If prostitution were brought above-ground, it would actually improve the prostitutes’ health and public health in general. In Amsterdam, it’s regulated and all of them are required to get STD screenings and use condoms, all of which is paid for by the state. There’s no streetwalkers over there either. While I was there I treated myself to one because there’s really nothing controversial about it.
Come to think of it, if all you want is sex, you’ll spend less money, time and effort banging a hooker than to get a “real” woman out of her pants.
Bottom line is that prostitution will NEVER go away. It’s a lot like drug use, which is why combating it with prohibition will NEVER work. It’s better to stop real crimes with that money than waste it on a consensual, victimless act. Spitzer was just an idiot for banging prostitutes while being a politician. That was some expensive pussy because it cost him over $80,000 and his career. He definitely didn’t do a cost-benefit evaluation.
Being a prostitute is about 20 rungs up the ladder of intrinsic wickedness from our current crop of psychopathic fascist republican criminals in DC.
We should be celebrating the prostitute’s relative purity and morality, as compared to those murdering millions for egregious profits and suffering of all of humankind.
Namaste
Yeah, take the Hookers out of the hands of criminals and put them into the hands of Politcians who know what to do with them. In California we used to say COYOTE!!!
there was a suggestion made in the letters to the editor of the new york times that eliot spitzer could make up for his crime by creating a fund for free housing for jailed prostitutes to help them overcome what likely brought them to practice that trade: poverty.
thank you, anne faith, for the info about how it apparently went down in double standard washington, dc.
the connection between types of scandals? poverty for the victims.
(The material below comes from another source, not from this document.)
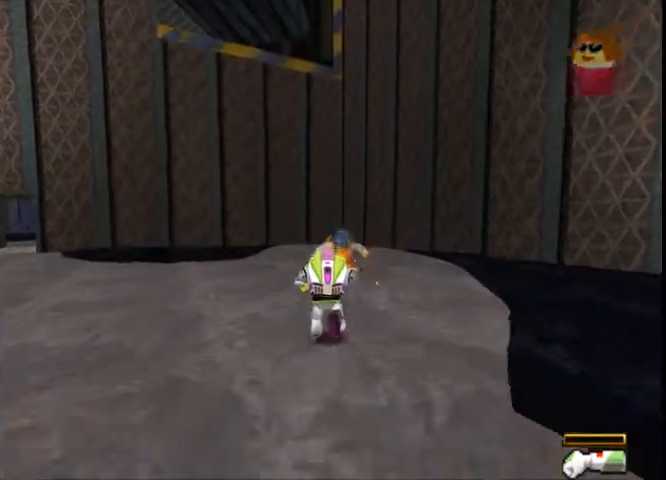
{"buttons": [], "left_stick": "up-right", "right_stick": "center", "button_events": [[67, "X", "down"], [134, "X", "up"], [200, "X", "down"], [301, "X", "up"], [434, "X", "down"], [501, "X", "up"]]}
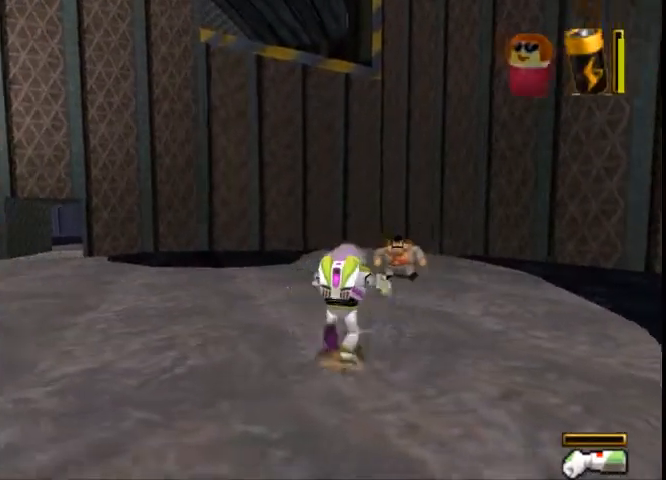
{"buttons": [], "left_stick": "up-right", "right_stick": "center", "button_events": [[67, "X", "down"], [167, "X", "up"], [233, "X", "down"], [300, "X", "up"], [400, "X", "down"], [467, "X", "up"]]}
mary lou That’s why l started Father Fingerin’s Home for Wayward Girls. A place where they can get off the street and feel as safe as an altered boy. Faith,Hope, and Charity are just three of the girls that no longer work the streets and now work my rectory where l lay my hands upon them and show them Gabriel’s Trumpet. That’s Father Fingerin’s Home for Wayward Girls where all men are welcome for a donation of only $500 for the first hour and only $100 for each additional hour. Father Fingerin’s we always have a red light on for the sinner.